Collection entries
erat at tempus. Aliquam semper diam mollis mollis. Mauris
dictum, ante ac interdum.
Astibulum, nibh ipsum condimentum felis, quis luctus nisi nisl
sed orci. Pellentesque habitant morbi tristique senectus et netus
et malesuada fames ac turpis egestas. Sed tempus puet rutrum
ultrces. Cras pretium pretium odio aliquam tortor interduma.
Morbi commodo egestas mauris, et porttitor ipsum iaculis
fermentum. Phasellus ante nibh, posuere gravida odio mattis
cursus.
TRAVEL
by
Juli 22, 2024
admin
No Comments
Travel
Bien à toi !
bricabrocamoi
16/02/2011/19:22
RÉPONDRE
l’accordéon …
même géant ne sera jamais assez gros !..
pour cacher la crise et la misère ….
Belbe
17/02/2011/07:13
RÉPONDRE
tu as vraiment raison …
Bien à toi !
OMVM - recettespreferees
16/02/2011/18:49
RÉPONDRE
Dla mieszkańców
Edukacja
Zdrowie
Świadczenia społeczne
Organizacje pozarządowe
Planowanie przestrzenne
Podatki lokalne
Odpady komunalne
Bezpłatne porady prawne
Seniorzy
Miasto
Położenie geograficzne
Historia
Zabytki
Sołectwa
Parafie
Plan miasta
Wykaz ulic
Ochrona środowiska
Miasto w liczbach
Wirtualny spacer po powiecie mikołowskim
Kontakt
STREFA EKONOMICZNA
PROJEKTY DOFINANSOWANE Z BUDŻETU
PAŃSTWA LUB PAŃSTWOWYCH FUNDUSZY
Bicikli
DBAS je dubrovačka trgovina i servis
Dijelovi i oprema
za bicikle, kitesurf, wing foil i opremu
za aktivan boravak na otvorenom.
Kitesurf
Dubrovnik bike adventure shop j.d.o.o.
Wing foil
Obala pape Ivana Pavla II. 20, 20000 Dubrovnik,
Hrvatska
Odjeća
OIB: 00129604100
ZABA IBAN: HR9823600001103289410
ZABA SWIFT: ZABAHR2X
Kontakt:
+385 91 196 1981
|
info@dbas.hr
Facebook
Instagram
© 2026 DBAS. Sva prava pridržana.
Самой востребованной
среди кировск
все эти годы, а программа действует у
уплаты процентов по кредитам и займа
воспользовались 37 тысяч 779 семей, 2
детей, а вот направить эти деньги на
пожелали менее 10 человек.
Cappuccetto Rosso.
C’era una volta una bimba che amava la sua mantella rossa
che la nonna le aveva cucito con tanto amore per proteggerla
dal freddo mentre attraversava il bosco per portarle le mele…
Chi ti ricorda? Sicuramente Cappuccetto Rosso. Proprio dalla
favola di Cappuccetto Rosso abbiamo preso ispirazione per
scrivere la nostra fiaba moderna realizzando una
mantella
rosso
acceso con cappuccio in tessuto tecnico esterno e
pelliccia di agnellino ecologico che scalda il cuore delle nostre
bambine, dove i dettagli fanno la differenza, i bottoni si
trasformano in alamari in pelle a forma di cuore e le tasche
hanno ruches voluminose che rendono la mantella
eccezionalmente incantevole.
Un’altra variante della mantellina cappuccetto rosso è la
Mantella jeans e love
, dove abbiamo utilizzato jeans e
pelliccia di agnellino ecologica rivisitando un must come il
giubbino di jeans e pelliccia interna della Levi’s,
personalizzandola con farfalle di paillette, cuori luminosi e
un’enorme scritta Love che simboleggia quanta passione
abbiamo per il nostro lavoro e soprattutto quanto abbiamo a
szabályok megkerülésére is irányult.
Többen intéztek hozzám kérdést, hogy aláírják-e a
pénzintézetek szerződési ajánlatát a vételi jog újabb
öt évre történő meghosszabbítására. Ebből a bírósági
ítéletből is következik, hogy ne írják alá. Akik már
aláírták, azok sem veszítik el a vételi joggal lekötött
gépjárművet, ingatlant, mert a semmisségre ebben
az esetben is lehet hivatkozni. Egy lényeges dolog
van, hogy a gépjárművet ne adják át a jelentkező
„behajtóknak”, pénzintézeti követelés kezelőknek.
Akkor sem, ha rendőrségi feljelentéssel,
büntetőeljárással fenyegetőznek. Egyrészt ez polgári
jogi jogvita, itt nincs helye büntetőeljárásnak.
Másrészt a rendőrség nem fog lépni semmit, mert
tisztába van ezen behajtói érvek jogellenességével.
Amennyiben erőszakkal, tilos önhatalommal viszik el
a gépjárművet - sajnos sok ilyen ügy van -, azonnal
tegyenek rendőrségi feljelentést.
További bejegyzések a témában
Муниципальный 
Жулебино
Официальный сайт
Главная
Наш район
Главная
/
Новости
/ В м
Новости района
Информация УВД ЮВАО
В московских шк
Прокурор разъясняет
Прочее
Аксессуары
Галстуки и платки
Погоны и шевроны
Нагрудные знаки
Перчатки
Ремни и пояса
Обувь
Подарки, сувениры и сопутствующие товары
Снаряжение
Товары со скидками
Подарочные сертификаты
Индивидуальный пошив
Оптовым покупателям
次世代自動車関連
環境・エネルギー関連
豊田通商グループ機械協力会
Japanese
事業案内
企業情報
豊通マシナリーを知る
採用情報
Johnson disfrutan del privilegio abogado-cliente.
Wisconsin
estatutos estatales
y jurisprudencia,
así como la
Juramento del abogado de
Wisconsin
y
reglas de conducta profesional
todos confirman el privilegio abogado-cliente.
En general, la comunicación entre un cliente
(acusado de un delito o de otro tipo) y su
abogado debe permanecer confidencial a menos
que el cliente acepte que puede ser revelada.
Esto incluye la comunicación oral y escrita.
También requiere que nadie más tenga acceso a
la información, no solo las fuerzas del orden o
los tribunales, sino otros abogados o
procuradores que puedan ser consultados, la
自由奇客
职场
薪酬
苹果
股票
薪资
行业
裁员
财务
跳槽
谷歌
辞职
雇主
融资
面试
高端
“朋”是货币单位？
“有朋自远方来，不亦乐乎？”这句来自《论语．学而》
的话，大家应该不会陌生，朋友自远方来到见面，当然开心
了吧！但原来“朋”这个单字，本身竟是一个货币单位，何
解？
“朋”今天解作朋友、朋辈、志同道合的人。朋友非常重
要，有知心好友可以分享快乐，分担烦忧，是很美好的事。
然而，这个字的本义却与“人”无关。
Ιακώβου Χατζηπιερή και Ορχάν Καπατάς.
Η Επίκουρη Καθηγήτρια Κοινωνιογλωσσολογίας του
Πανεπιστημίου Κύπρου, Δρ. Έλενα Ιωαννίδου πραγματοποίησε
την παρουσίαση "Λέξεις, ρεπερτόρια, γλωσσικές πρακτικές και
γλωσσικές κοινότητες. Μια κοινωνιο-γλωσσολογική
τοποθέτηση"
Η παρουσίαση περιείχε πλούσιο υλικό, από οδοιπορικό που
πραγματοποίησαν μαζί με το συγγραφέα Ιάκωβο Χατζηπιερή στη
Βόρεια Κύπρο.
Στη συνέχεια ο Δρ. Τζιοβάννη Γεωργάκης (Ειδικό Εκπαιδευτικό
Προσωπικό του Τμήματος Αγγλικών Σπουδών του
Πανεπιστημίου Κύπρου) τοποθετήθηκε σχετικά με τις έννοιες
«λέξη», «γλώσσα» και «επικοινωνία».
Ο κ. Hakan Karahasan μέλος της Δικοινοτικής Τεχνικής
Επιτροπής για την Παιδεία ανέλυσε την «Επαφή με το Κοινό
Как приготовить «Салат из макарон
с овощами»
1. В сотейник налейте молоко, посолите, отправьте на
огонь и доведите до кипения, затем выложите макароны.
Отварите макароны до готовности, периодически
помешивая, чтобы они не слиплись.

- WORK TO COMPLETE
Restating every entry above word for word is the whole task.

- YOUR RESPONSE
erat at tempus. Aliquam semper diam mollis mollis. Mauris
dictum, ante ac interdum.
Astibulum, nibh ipsum condimentum felis, quis luctus nisi nisl
sed orci. Pellentesque habitant morbi tristique senectus et netus
et malesuada fames ac turpis egestas. Sed tempus puet rutrum
ultrces. Cras pretium pretium odio aliquam tortor interduma.
Morbi commodo egestas mauris, et porttitor ipsum iaculis
fermentum. Phasellus ante nibh, posuere gravida odio mattis
cursus.
TRAVEL
by
Juli 22, 2024
admin
No Comments
Travel
Bien à toi !
bricabrocamoi
16/02/2011/19:22
RÉPONDRE
l’accordéon …
même géant ne sera jamais assez gros !..
pour cacher la crise et la misère ….
Belbe
17/02/2011/07:13
RÉPONDRE
tu as vraiment raison …
Bien à toi !
OMVM - recettespreferees
16/02/2011/18:49
RÉPONDRE
Dla mieszkańców
Edukacja
Zdrowie
Świadczenia społeczne
Organizacje pozarządowe
Planowanie przestrzenne
Podatki lokalne
Odpady komunalne
Bezpłatne porady prawne
Seniorzy
Miasto
Położenie geograficzne
Historia
Zabytki
Sołectwa
Parafie
Plan miasta
Wykaz ulic
Ochrona środowiska
Miasto w liczbach
Wirtualny spacer po powiecie mikołowskim
Kontakt
STREFA EKONOMICZNA
PROJEKTY DOFINANSOWANE Z BUDŻETU
PAŃSTWA LUB PAŃSTWOWYCH FUNDUSZY
Bicikli
DBAS je dubrovačka trgovina i servis
Dijelovi i oprema
za bicikle, kitesurf, wing foil i opremu
za aktivan boravak na otvorenom.
Kitesurf
Dubrovnik bike adventure shop j.d.o.o.
Wing foil
Obala pape Ivana Pavla II. 20, 20000 Dubrovnik,
Hrvatska
Odjeća
OIB: 00129604100
ZABA IBAN: HR9823600001103289410
ZABA SWIFT: ZABAHR2X
Kontakt:
+385 91 196 1981
|
info@dbas.hr
Facebook
Instagram
© 2026 DBAS. Sva prava pridržana.
Самой востребованной
среди кировск
все эти годы, а программа действует у
уплаты процентов по кредитам и займа
воспользовались 37 тысяч 779 семей, 2
детей, а вот направить эти деньги на
пожелали менее 10 человек.
Cappuccetto Rosso.
C’era una volta una bimba che amava la sua mantella rossa
che la nonna le aveva cucito con tanto amore per proteggerla
dal freddo mentre attraversava il bosco per portarle le mele…
Chi ti ricorda? Sicuramente Cappuccetto Rosso. Proprio dalla
favola di Cappuccetto Rosso abbiamo preso ispirazione per
scrivere la nostra fiaba moderna realizzando una
mantella
rosso
acceso con cappuccio in tessuto tecnico esterno e
pelliccia di agnellino ecologico che scalda il cuore delle nostre
bambine, dove i dettagli fanno la differenza, i bottoni si
trasformano in alamari in pelle a forma di cuore e le tasche
hanno ruches voluminose che rendono la mantella
eccezionalmente incantevole.
Un’altra variante della mantellina cappuccetto rosso è la
Mantella jeans e love
, dove abbiamo utilizzato jeans e
pelliccia di agnellino ecologica rivisitando un must come il
giubbino di jeans e pelliccia interna della Levi’s,
personalizzandola con farfalle di paillette, cuori luminosi e
un’enorme scritta Love che simboleggia quanta passione
abbiamo per il nostro lavoro e soprattutto quanto abbiamo a
szabályok megkerülésére is irányult.
Többen intéztek hozzám kérdést, hogy aláírják-e a
pénzintézetek szerződési ajánlatát a vételi jog újabb
öt évre történő meghosszabbítására. Ebből a bírósági
ítéletből is következik, hogy ne írják alá. Akik már
aláírták, azok sem veszítik el a vételi joggal lekötött
gépjárművet, ingatlant, mert a semmisségre ebben
az esetben is lehet hivatkozni. Egy lényeges dolog
van, hogy a gépjárművet ne adják át a jelentkező
„behajtóknak”, pénzintézeti követelés kezelőknek.
Akkor sem, ha rendőrségi feljelentéssel,
büntetőeljárással fenyegetőznek. Egyrészt ez polgári
jogi jogvita, itt nincs helye büntetőeljárásnak.
Másrészt a rendőrség nem fog lépni semmit, mert
tisztába van ezen behajtói érvek jogellenességével.
Amennyiben erőszakkal, tilos önhatalommal viszik el
a gépjárművet - sajnos sok ilyen ügy van -, azonnal
tegyenek rendőrségi feljelentést.
További bejegyzések a témában
Муниципальный 
Жулебино
Официальный сайт
Главная
Наш район
Главная
/
Новости
/ В м
Новости района
Информация УВД ЮВАО
В московских шк
Прокурор разъясняет
Прочее
Аксессуары
Галстуки и платки
Погоны и шевроны
Нагрудные знаки
Перчатки
Ремни и пояса
Обувь
Подарки, сувениры и сопутствующие товары
Снаряжение
Товары со скидками
Подарочные сертификаты
Индивидуальный пошив
Оптовым покупателям
次世代自動車関連
環境・エネルギー関連
豊田通商グループ機械協力会
Japanese
事業案内
企業情報
豊通マシナリーを知る
採用情報
Johnson disfrutan del privilegio abogado-cliente.
Wisconsin
estatutos estatales
y jurisprudencia,
así como la
Juramento del abogado de
Wisconsin
y
reglas de conducta profesional
todos confirman el privilegio abogado-cliente.
En general, la comunicación entre un cliente
(acusado de un delito o de otro tipo) y su
abogado debe permanecer confidencial a menos
que el cliente acepte que puede ser revelada.
Esto incluye la comunicación oral y escrita.
También requiere que nadie más tenga acceso a
la información, no solo las fuerzas del orden o
los tribunales, sino otros abogados o
procuradores que puedan ser consultados, la
自由奇客
职场
薪酬
苹果
股票
薪资
行业
裁员
财务
跳槽
谷歌
辞职
雇主
融资
面试
高端
“朋”是货币单位？
“有朋自远方来，不亦乐乎？”这句来自《论语．学而》
的话，大家应该不会陌生，朋友自远方来到见面，当然开心
了吧！但原来“朋”这个单字，本身竟是一个货币单位，何
解？
“朋”今天解作朋友、朋辈、志同道合的人。朋友非常重
要，有知心好友可以分享快乐，分担烦忧，是很美好的事。
然而，这个字的本义却与“人”无关。
Ιακώβου Χατζηπιερή και Ορχάν Καπατάς.
Η Επίκουρη Καθηγήτρια Κοινωνιογλωσσολογίας του
Πανεπιστημίου Κύπρου, Δρ. Έλενα Ιωαννίδου πραγματοποίησε
την παρουσίαση "Λέξεις, ρεπερτόρια, γλωσσικές πρακτικές και
γλωσσικές κοινότητες. Μια κοινωνιο-γλωσσολογική
τοποθέτηση"
Η παρουσίαση περιείχε πλούσιο υλικό, από οδοιπορικό που
πραγματοποίησαν μαζί με το συγγραφέα Ιάκωβο Χατζηπιερή στη
Βόρεια Κύπρο.
Στη συνέχεια ο Δρ. Τζιοβάννη Γεωργάκης (Ειδικό Εκπαιδευτικό
Προσωπικό του Τμήματος Αγγλικών Σπουδών του
Πανεπιστημίου Κύπρου) τοποθετήθηκε σχετικά με τις έννοιες
«λέξη», «γλώσσα» και «επικοινωνία».
Ο κ. Hakan Karahasan μέλος της Δικοινοτικής Τεχνικής
Επιτροπής για την Παιδεία ανέλυσε την «Επαφή με το Κοινό
Как приготовить «Салат из макарон
с овощами»
1. В сотейник налейте молоко, посолите, отправьте на
огонь и доведите до кипения, затем выложите макароны.
Отварите макароны до готовности, периодически
помешивая, чтобы они не слиплись.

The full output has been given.